O que há no genoma do tubarão
O tamanho do genoma do tubarão representou um dos primeiros desafios do projeto. Com 6,5 bilhões de pares de bases, o código genético da espécie é duas vezes maior que o de um humano.
No artigo, os especialistas indicam que o tamanho do genoma se deve principalmente à presença de elementos repetitivos e autorreplicantes, que correspondem por mais de 70% do código do tubarão-da-Groenlândia. Esses elementos, às vezes chamados de “genes saltadores” ou “egoístas” são considerados “parasitas genômicos”.– ou sejam, mais atrapalham do que ajudam.
Geralmente, um alto número de repetições é considerado prejudicial, pois os genes saltadores podem destruir a integridade de outros genes e reduzir a estabilidade geral do genoma. No caso do tubarão-da-Groenlândia, no entanto, o alto conteúdo de repetições não parece ter limitado sua vida útil. Pelo contrário: os investigadores suspeitam que esse fator pode até ter contribuído para a extrema longevidade da espécie.

[AMOSTRA DOS DADOS]
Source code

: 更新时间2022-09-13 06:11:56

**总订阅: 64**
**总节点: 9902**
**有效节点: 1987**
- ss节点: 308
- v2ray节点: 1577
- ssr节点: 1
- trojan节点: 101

[INSTRUÇÕES]
- A) Responda com base no texto sobre o genoma do tubarão:
(i) Quantos pares de bases tem o genoma da espécie?
(ii) Que porcentagem do código do tubarão-da-Groenlândia corresponde a elementos repetitivos e autorreplicantes?
(iii) Para o que os investigadores suspeitam que o alto conteúdo de repetições pode ter contribuído?
- B) Atualize o trecho do texto sobre o genoma do tubarão que vai de "O que há no" até "do que ajudam.", reescrevendo-o com "pesquisadores" no lugar de "especialistas".
As linhas formam um material separado, sem relação com o texto.

[RESPOSTAS]
- A)
(i) 6,5 bilhões de pares de bases.
(ii) Mais de 70%.
(iii) Para a extrema longevidade da espécie.

- B)
O que há no genoma do tubarão
O tamanho do genoma do tubarão representou um dos primeiros desafios do projeto. Com 6,5 bilhões de pares de bases, o código genético da espécie é duas vezes maior que o de um humano.
No artigo, os pesquisadores indicam que o tamanho do genoma se deve principalmente à presença de elementos repetitivos e autorreplicantes, que correspondem por mais de 70% do código do tubarão-da-Groenlândia. Esses elementos, às vezes chamados de “genes saltadores” ou “egoístas” são considerados “parasitas genômicos”.– ou sejam, mais atrapalham do que ajudam.